The formulation of the Shipment Selection Problem as a Mixed-Integer Quadratic Program (MIQP) is central to the framework’s success. MIQPs are known to be computationally challenging for classical solvers, particularly as the problem size increases. The quadratic nature of the program arises from the inter-gap dependencies, the way in which accepting or rejecting one shipment affects the feasibility and cost of accepting or rejecting others. By mapping this MIQP to an Ising cost Hamiltonian, the problem becomes amenable to solution using quantum annealing or, as in this case, the Quantum Approximate Optimisation Algorithm. The Iterative-QAOA algorithm employed is a variation of QAOA designed to iteratively refine solutions, leveraging the principles of quantum superposition and entanglement to explore a vast solution space more efficiently than classical algorithms. The use of 130 qubits represents a significant step towards tackling real-world logistical problems with quantum hardware, although scaling to even larger problem instances remains a key challenge.

Quantum optimisation shows initial promise for resilient freight delivery

Efficient and dynamic rescheduling following shipment cancellations is paramount for maintaining the resilience and profitability of electric freight networks, and this work offers a promising, albeit preliminary, step towards achieving that goal. While demonstrably improving shipment delivery performance, the benefits of the hybrid quantum-classical workflow are currently confined to “specific instances” as outlined in the research, leaving open the question of its broader applicability and generalisability. The research acknowledges a current lack of detailed information regarding the precise range of scenarios where these gains consistently hold, raising legitimate concerns about performance in more complex, dynamic, or unpredictable logistical environments. Factors such as real-time traffic conditions, unexpected road closures, and fluctuating demand patterns could all impact the effectiveness of the algorithm. Nevertheless, this work represents a valuable proof of concept for integrating quantum computing into real-world freight optimisation, demonstrating the potential for quantum algorithms to address complex logistical challenges, despite the current limitations to specific logistical scenarios.

Iterative-QAOA proved particularly effective as a ‘warm-start’ for classical solvers. This means that the approximate solution generated by the quantum algorithm is used as an initial starting point for a classical optimisation algorithm, allowing it to converge more quickly and efficiently. This hybrid approach leverages the strengths of both quantum and classical computing, combining the quantum algorithm’s ability to explore a large solution space with the classical algorithm’s ability to refine and optimise solutions. By considering interactions between different vehicle schedules, the framework improves overall fleet efficiency and reduces the impact of shipment cancellations. The potential for further refinement of the Iterative-QAOA algorithm, coupled with advancements in quantum hardware, could lead to even more significant improvements in logistical performance. Future research will likely focus on expanding the scope of the framework to encompass a wider range of logistical constraints and scenarios, as well as exploring the use of more advanced quantum algorithms and hardware architectures.

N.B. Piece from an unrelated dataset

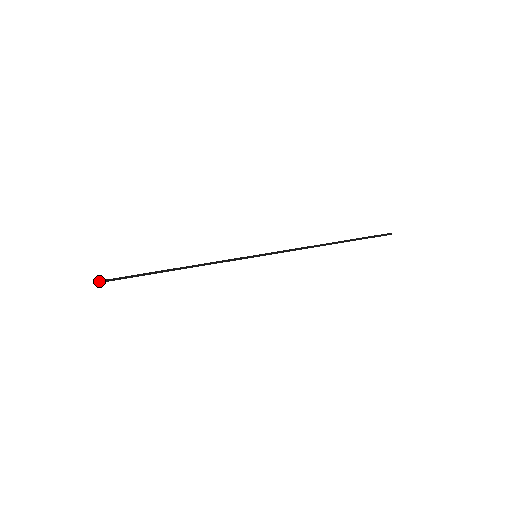
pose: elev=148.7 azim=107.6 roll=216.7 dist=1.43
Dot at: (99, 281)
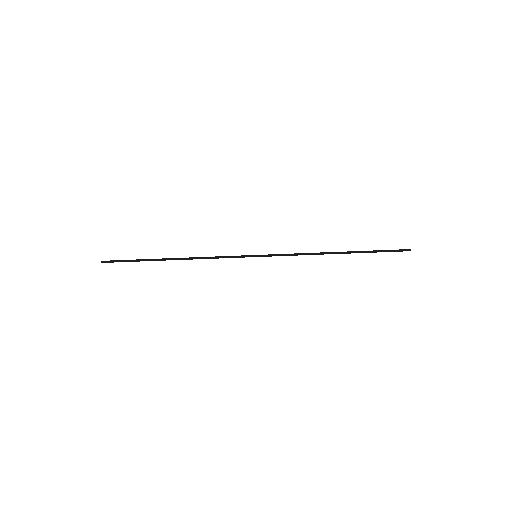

The research demonstrated that a quantum optimisation framework, utilising Iterative-QAOA on up to 130 qubits, can improve electric freight logistics. When used as a warm-start for existing classical solvers, the hybrid approach achieved up to a 12% increase in shipments delivered and a 6% reduction in total drive distance per shipment in specific instances. This suggests that quantum computing can offer compatibility-aware assignments that enhance fleet efficiency and mitigate the impact of shipment cancellations. The authors intend to expand the framework to include a wider range of logistical constraints and scenarios in future work.